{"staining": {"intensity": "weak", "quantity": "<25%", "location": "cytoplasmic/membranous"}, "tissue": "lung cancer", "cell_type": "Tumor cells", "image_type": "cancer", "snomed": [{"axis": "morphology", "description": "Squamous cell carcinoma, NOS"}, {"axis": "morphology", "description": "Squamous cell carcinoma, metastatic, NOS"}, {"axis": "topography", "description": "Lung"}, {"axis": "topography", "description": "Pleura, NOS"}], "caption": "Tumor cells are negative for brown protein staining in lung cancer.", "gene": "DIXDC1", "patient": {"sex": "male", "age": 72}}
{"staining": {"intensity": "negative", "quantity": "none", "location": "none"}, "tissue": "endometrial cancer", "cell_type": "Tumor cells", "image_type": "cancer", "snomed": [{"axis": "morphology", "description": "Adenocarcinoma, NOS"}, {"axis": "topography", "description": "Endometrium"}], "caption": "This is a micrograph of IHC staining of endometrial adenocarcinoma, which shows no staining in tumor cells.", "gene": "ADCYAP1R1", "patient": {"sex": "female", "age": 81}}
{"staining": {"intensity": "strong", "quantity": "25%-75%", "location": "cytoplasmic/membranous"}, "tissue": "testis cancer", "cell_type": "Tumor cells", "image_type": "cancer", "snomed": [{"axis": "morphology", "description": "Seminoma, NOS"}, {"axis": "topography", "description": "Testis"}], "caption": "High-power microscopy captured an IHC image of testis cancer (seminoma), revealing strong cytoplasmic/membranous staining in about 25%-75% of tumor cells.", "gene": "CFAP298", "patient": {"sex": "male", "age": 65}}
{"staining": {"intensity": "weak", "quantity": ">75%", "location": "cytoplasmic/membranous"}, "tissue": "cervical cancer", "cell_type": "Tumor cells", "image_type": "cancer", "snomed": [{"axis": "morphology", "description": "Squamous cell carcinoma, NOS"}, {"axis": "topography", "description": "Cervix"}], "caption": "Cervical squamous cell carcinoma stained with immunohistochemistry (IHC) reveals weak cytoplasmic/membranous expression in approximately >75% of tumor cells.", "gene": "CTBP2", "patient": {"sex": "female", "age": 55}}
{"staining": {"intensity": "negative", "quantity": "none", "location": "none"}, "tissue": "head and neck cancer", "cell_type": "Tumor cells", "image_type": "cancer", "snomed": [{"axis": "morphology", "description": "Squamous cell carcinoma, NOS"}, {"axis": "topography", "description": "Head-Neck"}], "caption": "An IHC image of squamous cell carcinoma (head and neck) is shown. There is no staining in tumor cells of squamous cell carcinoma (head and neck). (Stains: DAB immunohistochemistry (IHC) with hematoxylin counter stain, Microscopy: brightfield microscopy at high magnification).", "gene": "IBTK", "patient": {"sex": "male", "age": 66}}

=== WORK REQUIRED ===
Would you print all of the records exactly as they were given?

=== SOLUTION TO THIS EXERCISE ===
{"staining": {"intensity": "weak", "quantity": "<25%", "location": "cytoplasmic/membranous"}, "tissue": "lung cancer", "cell_type": "Tumor cells", "image_type": "cancer", "snomed": [{"axis": "morphology", "description": "Squamous cell carcinoma, NOS"}, {"axis": "morphology", "description": "Squamous cell carcinoma, metastatic, NOS"}, {"axis": "topography", "description": "Lung"}, {"axis": "topography", "description": "Pleura, NOS"}], "caption": "Tumor cells are negative for brown protein staining in lung cancer.", "gene": "DIXDC1", "patient": {"sex": "male", "age": 72}}
{"staining": {"intensity": "negative", "quantity": "none", "location": "none"}, "tissue": "endometrial cancer", "cell_type": "Tumor cells", "image_type": "cancer", "snomed": [{"axis": "morphology", "description": "Adenocarcinoma, NOS"}, {"axis": "topography", "description": "Endometrium"}], "caption": "This is a micrograph of IHC staining of endometrial adenocarcinoma, which shows no staining in tumor cells.", "gene": "ADCYAP1R1", "patient": {"sex": "female", "age": 81}}
{"staining": {"intensity": "strong", "quantity": "25%-75%", "location": "cytoplasmic/membranous"}, "tissue": "testis cancer", "cell_type": "Tumor cells", "image_type": "cancer", "snomed": [{"axis": "morphology", "description": "Seminoma, NOS"}, {"axis": "topography", "description": "Testis"}], "caption": "High-power microscopy captured an IHC image of testis cancer (seminoma), revealing strong cytoplasmic/membranous staining in about 25%-75% of tumor cells.", "gene": "CFAP298", "patient": {"sex": "male", "age": 65}}
{"staining": {"intensity": "weak", "quantity": ">75%", "location": "cytoplasmic/membranous"}, "tissue": "cervical cancer", "cell_type": "Tumor cells", "image_type": "cancer", "snomed": [{"axis": "morphology", "description": "Squamous cell carcinoma, NOS"}, {"axis": "topography", "description": "Cervix"}], "caption": "Cervical squamous cell carcinoma stained with immunohistochemistry (IHC) reveals weak cytoplasmic/membranous expression in approximately >75% of tumor cells.", "gene": "CTBP2", "patient": {"sex": "female", "age": 55}}
{"staining": {"intensity": "negative", "quantity": "none", "location": "none"}, "tissue": "head and neck cancer", "cell_type": "Tumor cells", "image_type": "cancer", "snomed": [{"axis": "morphology", "description": "Squamous cell carcinoma, NOS"}, {"axis": "topography", "description": "Head-Neck"}], "caption": "An IHC image of squamous cell carcinoma (head and neck) is shown. There is no staining in tumor cells of squamous cell carcinoma (head and neck). (Stains: DAB immunohistochemistry (IHC) with hematoxylin counter stain, Microscopy: brightfield microscopy at high magnification).", "gene": "IBTK", "patient": {"sex": "male", "age": 66}}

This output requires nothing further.